----- Teks Bacaan -----

Nama
lengkapnya adalah Muhammad bin Muhammad bin Ahmad al-Ghazali. Ia lahir di desa
Thus. Wilayah Khurasan, Iran pada tahun 450 H/ 1058 M. ayahnya seorang
pengrajin wol dan pedagang hasil tenun. Dia adalah pemikir ulung Islam yang
menyandang gelar “pembela Islam” (hujjatul Islam), hiasan agama (Zainuddin),
samudra yang menghanyutkan (bahrun mughriq), dan pembaharu agama. Gelar ini
didasarkan pada keluasan ilmu dan amalnya serta hidupnya yang penuh dengan
perjuangan dan pengorbanan dalam mempertahankan ajaran agama dari berbagai
serangan.
Al-Ghazali
adalah orang yang pertama kali menggabungkan antara sufisme dan syari’ah dalam
satu sistem. Ia belajar ilmu pertama kali pada seorang
sufi di negara Thus, kemudian ia pindah ke Jurjan dan Naisabur untuk belajar
ilmu agama pada ulama besar yang termashur yaitu Imam al-Haramain Diya al-Din
al-Juwaini, ia seorang direktur sekolah di Naisabur, ilmu yang dipelajarinya
adalah ilmu fiqih, ushul fiqih, mantiq, dan ilmu kalam.

-----

Perintah: Tulis ulang seluruh teks tentang al-Ghazali di atas kata demi kata, tanpa mengubah apa pun. Baris-baris data ini diambil dari sumber lain.

----- Data yang Diambil -----

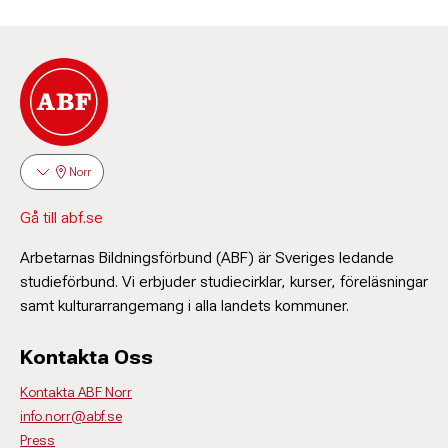
Norr
Gå till abf.se
Arbetarnas Bildningsförbund (ABF) är Sveriges ledande
studieförbund. Vi erbjuder studiecirklar, kurser, föreläsningar
samt kulturarrangemang i alla landets kommuner.
Kontakta Oss
Kontakta ABF Norr
info.norr@abf.se
Press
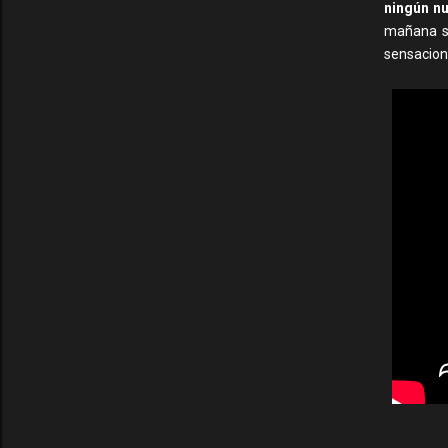
ningún nu
mañana so
sensacion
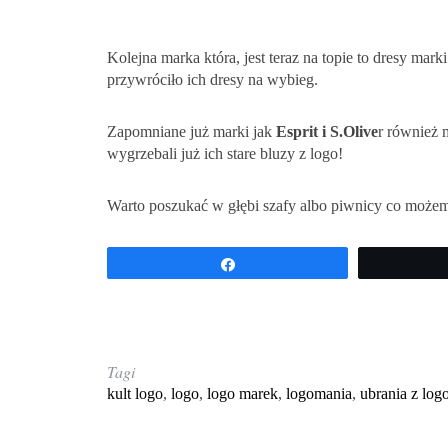
Kolejna marka która, jest teraz na topie to dresy mark
przywróciło ich dresy na wybieg.
Zapomniane już marki jak
Esprit i S.Olive
r również 
wygrzebali już ich stare bluzy z logo!
Warto poszukać w głębi szafy albo piwnicy co możem
Udostępnij
Tagi
kult logo
,
logo
,
logo marek
,
logomania
,
ubrania z log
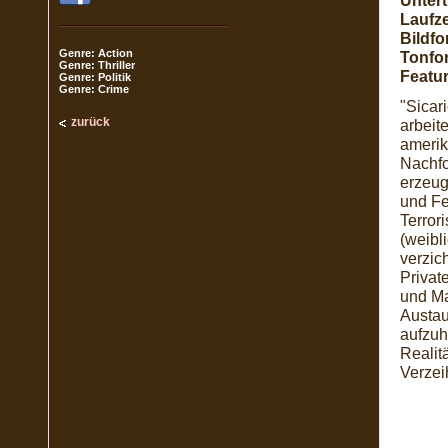
Unterti
Laufze
Bildfo
Genre: Action
Tonfo
Genre: Thriller
Featur
Genre: Politik
Genre: Crime
"Sicari
zurück
arbeit
amerik
Nachfo
erzeug
und Fe
Terror
(weibl
verzich
Privat
und Ma
Austau
aufzuh
Realit
Verzei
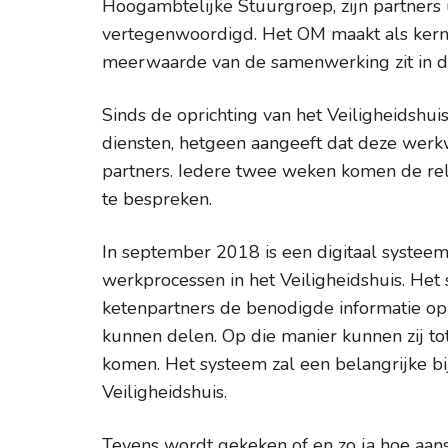
Hoogambtelijke Stuurgroep, zijn partners u
vertegenwoordigd. Het OM maakt als kernpa
meerwaarde van de samenwerking zit in d
Sinds de oprichting van het Veiligheidshuis
diensten, hetgeen aangeeft dat deze wer
partners. Iedere twee weken komen de rele
te bespreken.
In september 2018 is een digitaal systee
werkprocessen in het Veiligheidshuis. He
ketenpartners de benodigde informatie o
kunnen delen. Op die manier kunnen zij to
komen. Het systeem zal een belangrijke bij
Veiligheidshuis.
Tevens wordt gekeken of en zo ja hoe aan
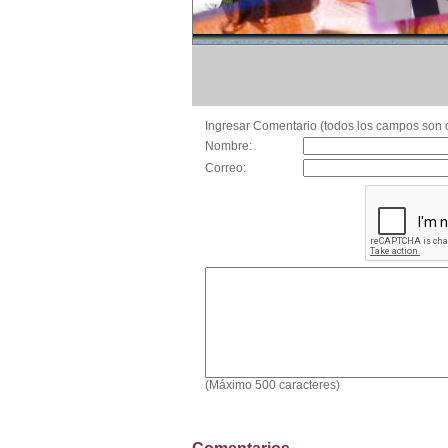
Ingresar Comentario (todos los campos son o
Nombre:
Correo:
(Máximo 500 caracteres)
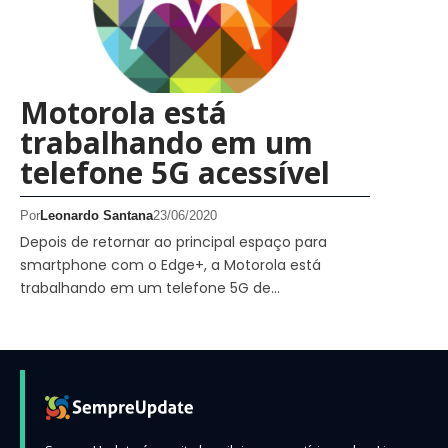
Motorola está
trabalhando em um
telefone 5G acessível
Por
Leonardo Santana
23/06/2020
Depois de retornar ao principal espaço para
smartphone com o Edge+, a Motorola está
trabalhando em um telefone 5G de…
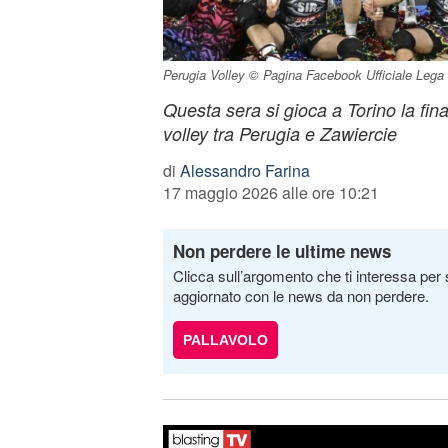
Perugia Volley © Pagina Facebook Ufficiale Lega 
Questa sera si gioca a Torino la fi
volley tra Perugia e Zawiercie
di
Alessandro Farina
17 maggio 2026 alle ore 10:21
Non perdere le ultime news
Clicca sull’argomento che ti interessa per 
aggiornato con le news da non perdere.
PALLAVOLO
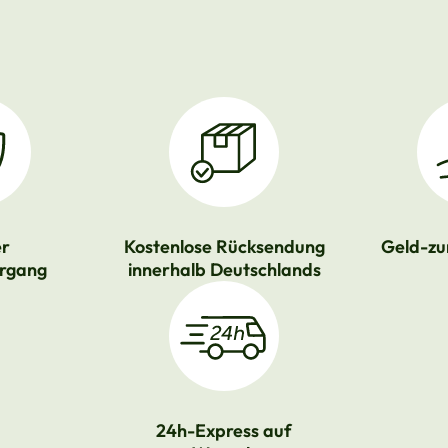
er
Kostenlose Rücksendung
Geld-zu
rgang
innerhalb Deutschlands
24h-Express auf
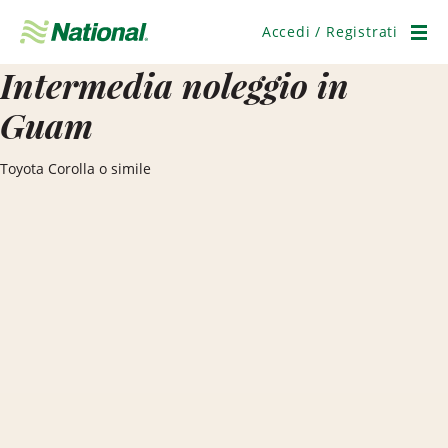
Salta
navigazione
Accedi / Registrati
Men
Intermedia noleggio in
Guam
Toyota Corolla o simile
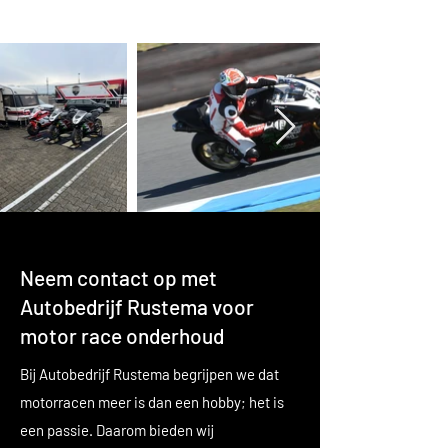
Neem contact op met
Autobedrijf Rustema voor
motor race onderhoud
Bij Autobedrijf Rustema begrijpen we dat
motorracen meer is dan een hobby; het is
een passie. Daarom bieden wij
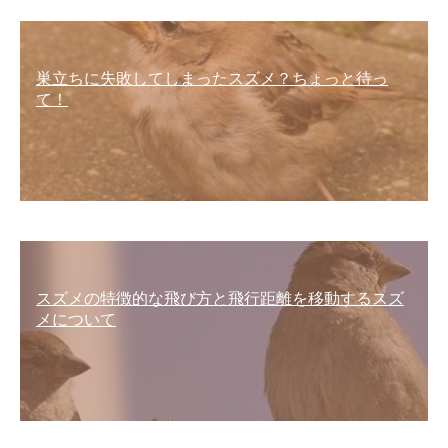
巣立ちに失敗してしまったスズメ？ちょっと待っ
て！
スズメの特徴的な飛び方と飛行距離を移動するスズ
メについて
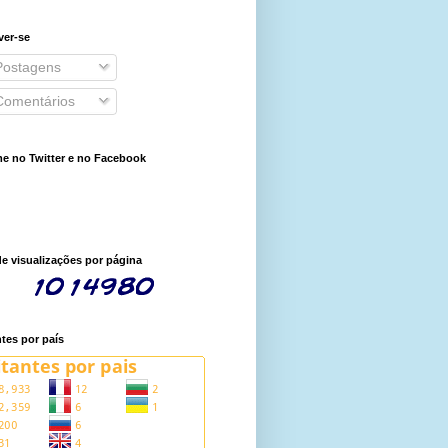
ver-se
ostagens
omentários
e no Twitter e no Facebook
de visualizações por página
ntes por país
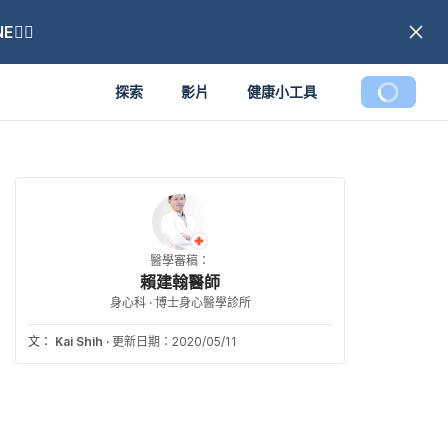
🏼
探索
影片
健康小工具
醫學審稿：
賴建翰醫師
身心科 · 博士身心醫學診所
文：
Kai Shih
·
更新日期：2020/05/11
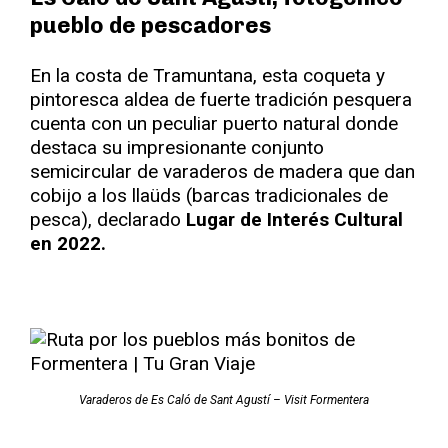
pueblo de pescadores
En la costa de Tramuntana, esta coqueta y
pintoresca aldea de fuerte tradición pesquera
cuenta con un peculiar puerto natural donde
destaca su impresionante conjunto
semicircular de varaderos de madera que dan
cobijo a los llaüds (barcas tradicionales de
pesca), declarado
Lugar de Interés Cultural
en 2022.
Varaderos de Es Caló de Sant Agustí – Visit Formentera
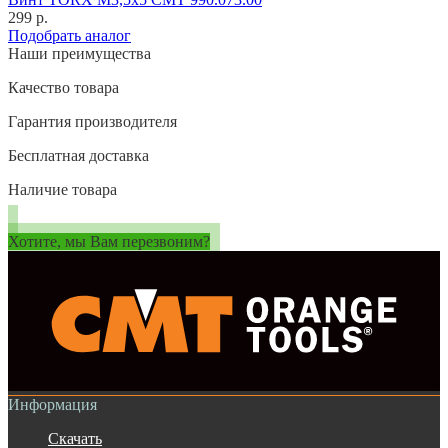
299 р.
Подобрать аналог
Наши преимущества
Качество товара
Гарантия производителя
Бесплатная доставка
Наличие товара
Хотите, мы Вам перезвоним?
Информация
Скачать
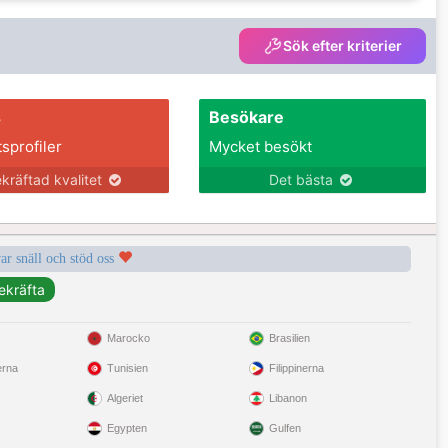
Sök efter kriterier
s
Besökare
tsprofiler
Mycket besökt
kräftad kvalitet
Det bästa
var snäll och stöd oss
Marocko
Brasilien
erna
Tunisien
Filippinerna
Algeriet
Libanon
Egypten
Gulfen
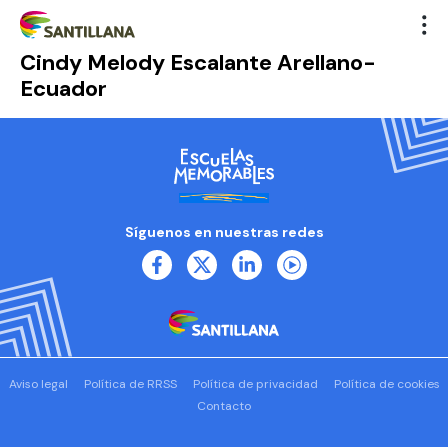
Cindy Melody Escalante Arellano-
Ecuador
Síguenos en nuestras redes
Aviso legal
Política de RRSS
Política de privacidad
Política de cookies
Contacto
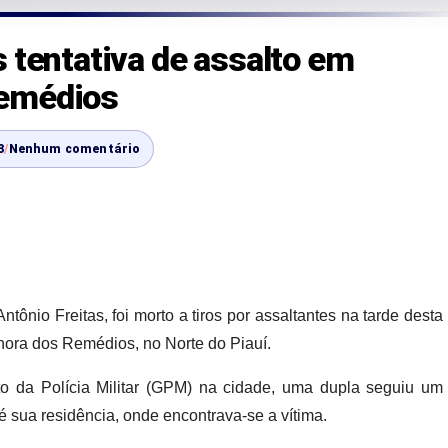
 tentativa de assalto em
Remédios
3
/
Nenhum comentário
tônio Freitas, foi morto a tiros por assaltantes na tarde desta
nhora dos Remédios, no Norte do Piauí.
 da Polícia Militar (GPM) na cidade, uma dupla seguiu um
é sua residência, onde encontrava-se a vítima.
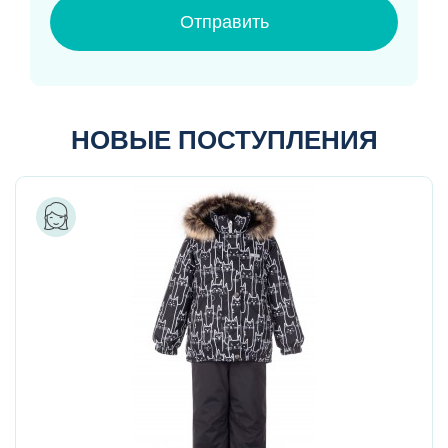
Отправить
НОВЫЕ ПОСТУПЛЕНИЯ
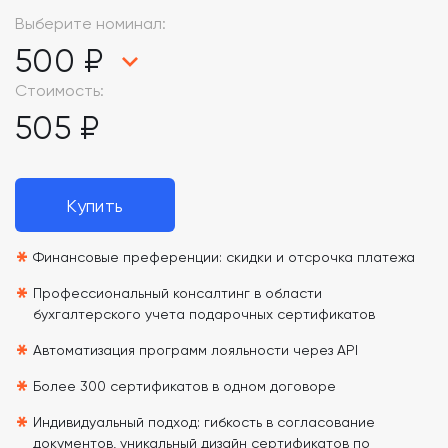
Выберите номинал:
500 ₽
Стоимость:
505 ₽
Купить
*
Финансовые преференции: скидки и отсрочка платежа
*
Профессиональный консалтинг в области
бухгалтерского учета подарочных сертификатов
*
Автоматизация программ лояльности через API
*
Более 300 сертификатов в одном договоре
*
Индивидуальный подход: гибкость в согласование
документов, уникальный дизайн сертификатов по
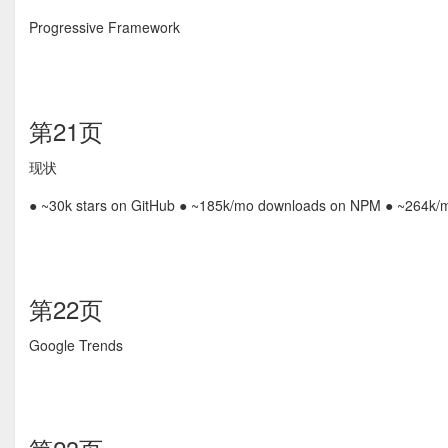
Progressive Framework
第21页
现状
● ~30k stars on GitHub ● ~185k/mo downloads on NPM ● ~264k/mo 
第22页
Google Trends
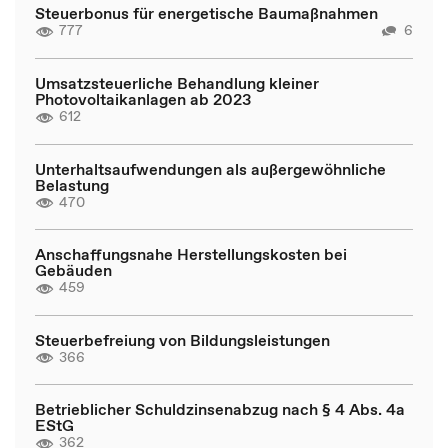
Steuerbonus für energetische Baumaßnahmen
777
6
Umsatzsteuerliche Behandlung kleiner
Photovoltaikanlagen ab 2023
612
Unterhaltsaufwendungen als außergewöhnliche
Belastung
470
Anschaffungsnahe Herstellungskosten bei
Gebäuden
459
Steuerbefreiung von Bildungsleistungen
366
Betrieblicher Schuldzinsenabzug nach § 4 Abs. 4a
EStG
362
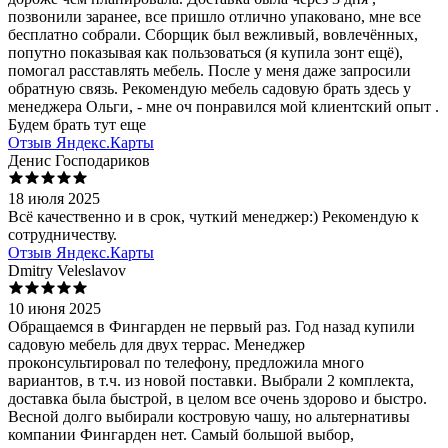
позвонили заранее, все пришло отлично упаковано, мне все
бесплатно собрали. Сборщик был вежливый, вовлечённых,
попутно показывая как пользоваться (я купила зонт ещё),
помогал расставлять мебель. После у меня даже запросили
обратную связь. Рекомендую мебель садовую брать здесь у
менеджера Ольги, - мне оч понравился мой клиентский опыт .
Будем брать тут еще
Отзыв Яндекс.Карты
Денис Господариков
18 июля 2025
Всё качественно и в срок, чуткий менеджер:) Рекомендую к
сотрудничеству.
Отзыв Яндекс.Карты
Dmitry Veleslavov
10 июня 2025
Обращаемся в Фингарден не первый раз. Год назад купили
садовую мебель для двух террас. Менеджер
проконсультировал по телефону, предложила много
вариантов, в т.ч. из новой поставки. Выбрали 2 комплекта,
доставка была быстрой, в целом все очень здорово и быстро.
Весной долго выбирали костровую чашу, но альтернативы
компании Фингарден нет. Самый большой выбор,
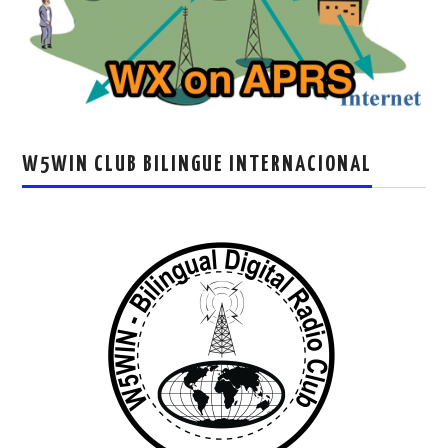
W5WIN CLUB BILINGUE INTERNACIONAL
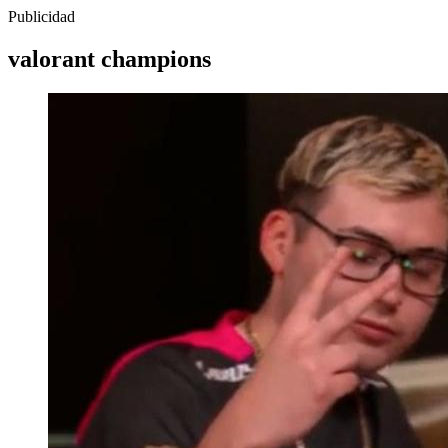
Publicidad
valorant champions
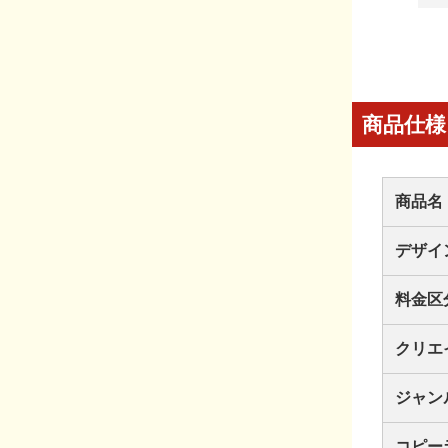
商品仕様
商品名
デザイ
料金区
クリエ
ジャン
コピー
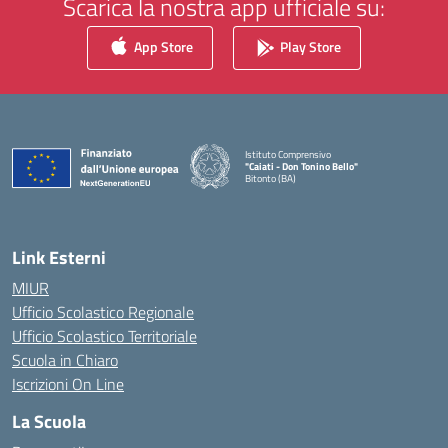
Scarica la nostra app ufficiale su:
App Store
Play Store
Istituto Comprensivo
"Caiati - Don Tonino Bello"
Bitonto (BA)
— Visita la pagina iniziale della scuola
Link Esterni
MIUR
Ufficio Scolastico Regionale
Ufficio Scolastico Territoriale
Scuola in Chiaro
Iscrizioni On Line
La Scuola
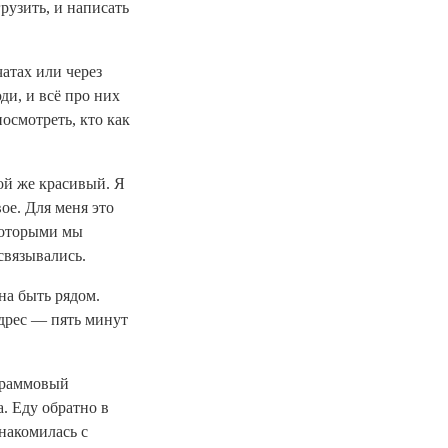
рузить, и написать
атах или через
ди, и всё про них
осмотреть, кто как
ой же красивый. Я
ое. Для меня это
 которыми мы
связывались.
жна быть рядом.
адрес — пять минут
ограммовый
а. Еду обратно в
накомилась с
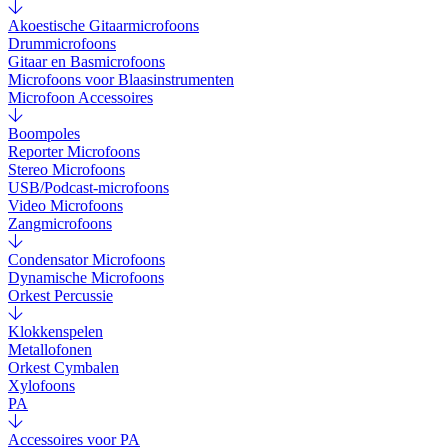
Akoestische Gitaarmicrofoons
Drummicrofoons
Gitaar en Basmicrofoons
Microfoons voor Blaasinstrumenten
Microfoon Accessoires
Boompoles
Reporter Microfoons
Stereo Microfoons
USB/Podcast-microfoons
Video Microfoons
Zangmicrofoons
Condensator Microfoons
Dynamische Microfoons
Orkest Percussie
Klokkenspelen
Metallofonen
Orkest Cymbalen
Xylofoons
PA
Accessoires voor PA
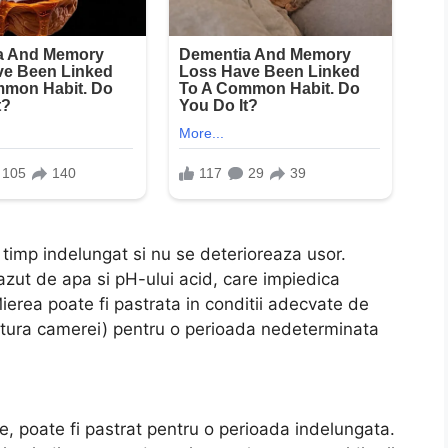
 timp indelungat si nu se deterioreaza usor.
zut de apa si pH-ului acid, care impiedica
Mierea poate fi pastrata in conditii adecvate de
ratura camerei) pentru o perioada nedeterminata
ale, poate fi pastrat pentru o perioada indelungata.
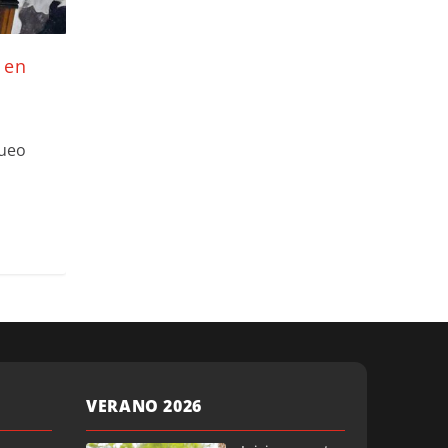
 en
queo
VERANO 2026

-----

Kolom Jawaban:
Nama
lengkapnya adalah Muhammad bin Muhammad bin Ahmad al-Ghazali. Ia lahir di desa
Thus. Wilayah Khurasan, Iran pada tahun 450 H/ 1058 M. ayahnya seorang
pengrajin wol dan pedagang hasil tenun. Dia adalah pemikir ulung Islam yang
menyandang gelar “pembela Islam” (hujjatul Islam), hiasan agama (Zainuddin),
samudra yang menghanyutkan (bahrun mughriq), dan pembaharu agama. Gelar ini
didasarkan pada keluasan ilmu dan amalnya serta hidupnya yang penuh dengan
perjuangan dan pengorbanan dalam mempertahankan ajaran agama dari berbagai
serangan.
Al-Ghazali
adalah orang yang pertama kali menggabungkan antara sufisme dan syari’ah dalam
satu sistem. Ia belajar ilmu pertama kali pada seorang
sufi di negara Thus, kemudian ia pindah ke Jurjan dan Naisabur untuk belajar
ilmu agama pada ulama besar yang termashur yaitu Imam al-Haramain Diya al-Din
al-Juwaini, ia seorang direktur sekolah di Naisabur, ilmu yang dipelajarinya
adalah ilmu fiqih, ushul fiqih, mantiq, dan ilmu kalam.